# Problem details
If an entry holds a picture, leave the picture out and output everything else exactly.
Content starts
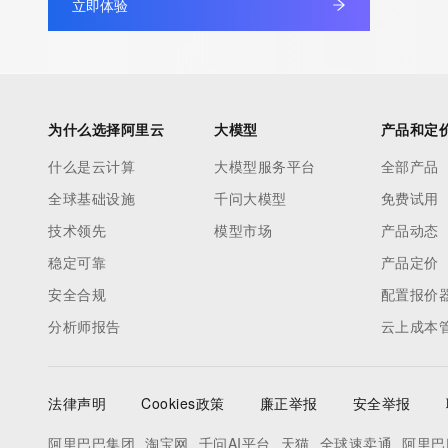
立即体验
Admin Name: 
Admin Organization: 
Admin Street: 
Admin City: 
Admin State/Province: 
为什么选择阿里云
大模型
产品和定
Admin Postal Code: 
什么是云计算
大模型服务平台
全部产品
Admin Country: 
全球基础设施
千问大模型
免费试用
Admin Phone: 
Admin Phone Ext: 
技术领先
模型市场
产品动态
Admin Fax: 
稳定可靠
产品定价
Admin Fax Ext: 
安全合规
配置报价
Admin Email: 
分析师报告
云上成本
Registry Tech ID: REDACTED FOR PRIVACY
Tech Name: 
Tech Organization: 
法律声明
Cookies政策
廉正举报
安全举报
Tech Street: 
Tech City: 
阿里巴巴集团
淘宝网
千问AI平台
天猫
全球速卖通
阿里巴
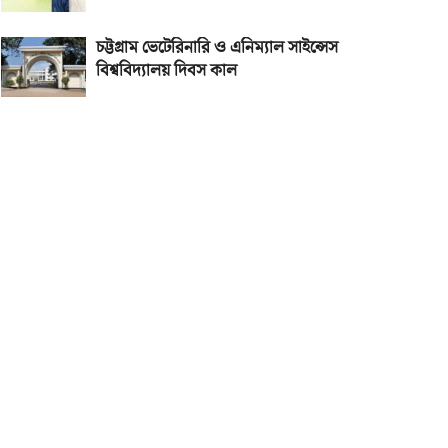
চট্টগ্রাম ভেটেরিনারি ও এনিম্যাল সাইন্সেস
বিশ্ববিদ্যালয় দিবস কাল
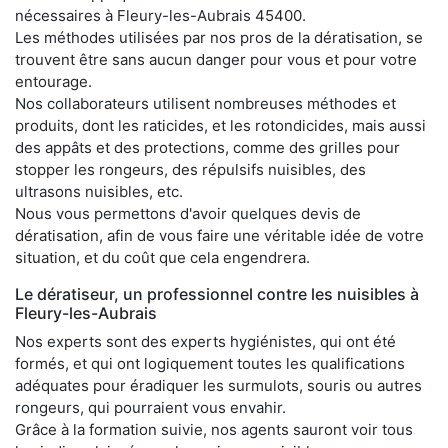
nécessaires à Fleury-les-Aubrais 45400.
Les méthodes utilisées par nos pros de la dératisation, se
trouvent être sans aucun danger pour vous et pour votre
entourage.
Nos collaborateurs utilisent nombreuses méthodes et
produits, dont les raticides, et les rotondicides, mais aussi
des appâts et des protections, comme des grilles pour
stopper les rongeurs, des répulsifs nuisibles, des
ultrasons nuisibles, etc.
Nous vous permettons d'avoir quelques devis de
dératisation, afin de vous faire une véritable idée de votre
situation, et du coût que cela engendrera.
Le dératiseur, un professionnel contre les nuisibles à
Fleury-les-Aubrais
Nos experts sont des experts hygiénistes, qui ont été
formés, et qui ont logiquement toutes les qualifications
adéquates pour éradiquer les surmulots, souris ou autres
rongeurs, qui pourraient vous envahir.
Grâce à la formation suivie, nos agents sauront voir tous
Content ends
# Result of the exercise
立即体验
Admin Name: 
Admin Organization: 
Admin Street: 
Admin City: 
Admin State/Province: 
为什么选择阿里云
大模型
产品和定
Admin Postal Code: 
什么是云计算
大模型服务平台
全部产品
Admin Country: 
全球基础设施
千问大模型
免费试用
Admin Phone: 
Admin Phone Ext: 
技术领先
模型市场
产品动态
Admin Fax: 
稳定可靠
产品定价
Admin Fax Ext: 
安全合规
配置报价
Admin Email: 
分析师报告
云上成本
Registry Tech ID: REDACTED FOR PRIVACY
Tech Name: 
Tech Organization: 
法律声明
Cookies政策
廉正举报
安全举报
Tech Street: 
Tech City: 
阿里巴巴集团
淘宝网
千问AI平台
天猫
全球速卖通
阿里巴
চট্টগ্রাম ভেটেরিনারি ও এনিম্যাল সাইন্সেস
বিশ্ববিদ্যালয় দিবস কাল
nécessaires à Fleury-les-Aubrais 45400.
Les méthodes utilisées par nos pros de la dératisation, se
trouvent être sans aucun danger pour vous et pour votre
entourage.
Nos collaborateurs utilisent nombreuses méthodes et
produits, dont les raticides, et les rotondicides, mais aussi
des appâts et des protections, comme des grilles pour
stopper les rongeurs, des répulsifs nuisibles, des
ultrasons nuisibles, etc.
Nous vous permettons d'avoir quelques devis de
dératisation, afin de vous faire une véritable idée de votre
situation, et du coût que cela engendrera.
Le dératiseur, un professionnel contre les nuisibles à
Fleury-les-Aubrais
Nos experts sont des experts hygiénistes, qui ont été
formés, et qui ont logiquement toutes les qualifications
adéquates pour éradiquer les surmulots, souris ou autres
rongeurs, qui pourraient vous envahir.
Grâce à la formation suivie, nos agents sauront voir tous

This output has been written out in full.